Writing a book is hard – don’t do it to make money. Find another purpose.
Five years ago, I decided to write a book. That book, “Sticks & Stones,” came out on March 5, published by Inc. Magazine. That March 5 publish date, though, was not born yesterday. It was born out of a ton of labor that got me to this place.
Five years ago, when I decided to write a book, never did I expect the process to be so exhausting and exhilarating at the same time. Five years ago, I sat down at the computer and started to write.
The original plan was to write a book called, “I will always be the fat kid”, starting from the idea that although I had lost some weight (down from a 305 I once saw on the scale), when I looked in the mirror, thought about eating food, and looked deep into my soul, I still was the fat kid.
So, I wrote. I wrote stories. I wrote advice. I wrote and wrote and wrote. About 200 pages (single spaced) later, I had a book.
Or at least I thought I did.
Rather, I had a whole bunch of ideas that were nowhere near ready for publication. I started to learn that the hard way.
I took my jumbled manuscript and sent it to publishers and agents, only to get rejected one-by-one. My wife told me she loved the book – or loved that I was taking a comedic approach to writing a business story – but that wasn’t good enough. Deep within the pages of the book, I wrote about defeat and about being told I wasn’t good enough while searching for positivity in my life – and here I was being rejected yet again. Or, was I?
Finally, I got a glimmer of hope from Inc. Magazine as a publisher through its partner Green Leaf. No, they weren’t saying, “Nick, you are an amazing writer”, rather, “Nick, we like the idea. You may have something here, but now you need an editor.”
Handed over to an editor, I was guided to really focusing my idea and then, rewriting the entire thing – start to finish, over and over and over again.
While that year-long process was brutal, it was also great for me, my thoughts and my organization. It helped me see what others need to see. It helped pull ideas out of my head.
About six months prior to the publish date, I found myself in a room of executives. We were told to go around the table and introduce ourselves. The first five said who they were and then made the statement that they wrote a book that was either self-published or ghostwritten. My initial reaction was, “Shoot, I should have taken an easier pathway.” My second, though, was, “Hell no, that would have been a mistake.”

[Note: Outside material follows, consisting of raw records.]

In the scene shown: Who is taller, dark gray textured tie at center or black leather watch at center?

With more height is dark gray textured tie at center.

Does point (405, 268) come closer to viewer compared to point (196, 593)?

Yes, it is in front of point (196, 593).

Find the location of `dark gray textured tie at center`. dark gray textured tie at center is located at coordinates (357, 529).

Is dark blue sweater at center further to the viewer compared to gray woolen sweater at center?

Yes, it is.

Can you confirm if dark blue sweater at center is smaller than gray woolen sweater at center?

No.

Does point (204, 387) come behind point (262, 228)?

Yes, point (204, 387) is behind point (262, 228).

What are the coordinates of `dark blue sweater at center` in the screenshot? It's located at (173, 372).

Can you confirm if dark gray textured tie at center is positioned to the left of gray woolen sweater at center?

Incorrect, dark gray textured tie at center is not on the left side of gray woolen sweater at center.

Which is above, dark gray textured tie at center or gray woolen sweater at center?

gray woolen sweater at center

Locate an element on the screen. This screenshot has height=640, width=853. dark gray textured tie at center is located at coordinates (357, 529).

The process of writing a book was long, but the reward was the trophy at the end of it – saying that I stuck to the process and completed it. It also allowed me to be vulnerable with my story – to figure out the equation that I feel drives success (Foundation + Momentum = Velocity).

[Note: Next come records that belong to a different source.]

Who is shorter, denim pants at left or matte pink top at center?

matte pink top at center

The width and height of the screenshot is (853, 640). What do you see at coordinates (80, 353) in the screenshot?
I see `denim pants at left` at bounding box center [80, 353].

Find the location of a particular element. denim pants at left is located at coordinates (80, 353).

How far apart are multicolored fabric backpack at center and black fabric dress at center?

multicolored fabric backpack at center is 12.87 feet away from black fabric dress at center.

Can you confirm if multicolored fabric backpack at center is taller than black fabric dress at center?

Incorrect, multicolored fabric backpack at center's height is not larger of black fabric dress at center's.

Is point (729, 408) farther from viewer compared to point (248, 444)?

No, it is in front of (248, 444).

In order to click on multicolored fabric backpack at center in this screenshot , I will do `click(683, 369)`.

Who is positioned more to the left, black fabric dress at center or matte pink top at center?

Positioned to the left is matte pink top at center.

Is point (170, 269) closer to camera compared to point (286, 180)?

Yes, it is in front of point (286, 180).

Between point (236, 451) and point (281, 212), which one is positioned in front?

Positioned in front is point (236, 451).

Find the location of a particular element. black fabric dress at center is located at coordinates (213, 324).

A few months ago, I was walking through the airport with a few co-workers when one said, “How cool will it be when your book is displayed in the book store?” To which I said, “Look how many books are on those shelves, unbought.” Writing a book is hard – don’t do it to make money. Find another purpose. Mine was to hopefully inspire a few others to find fuel in their toughest moments – and I am glad I have taken at least the first step in doing so.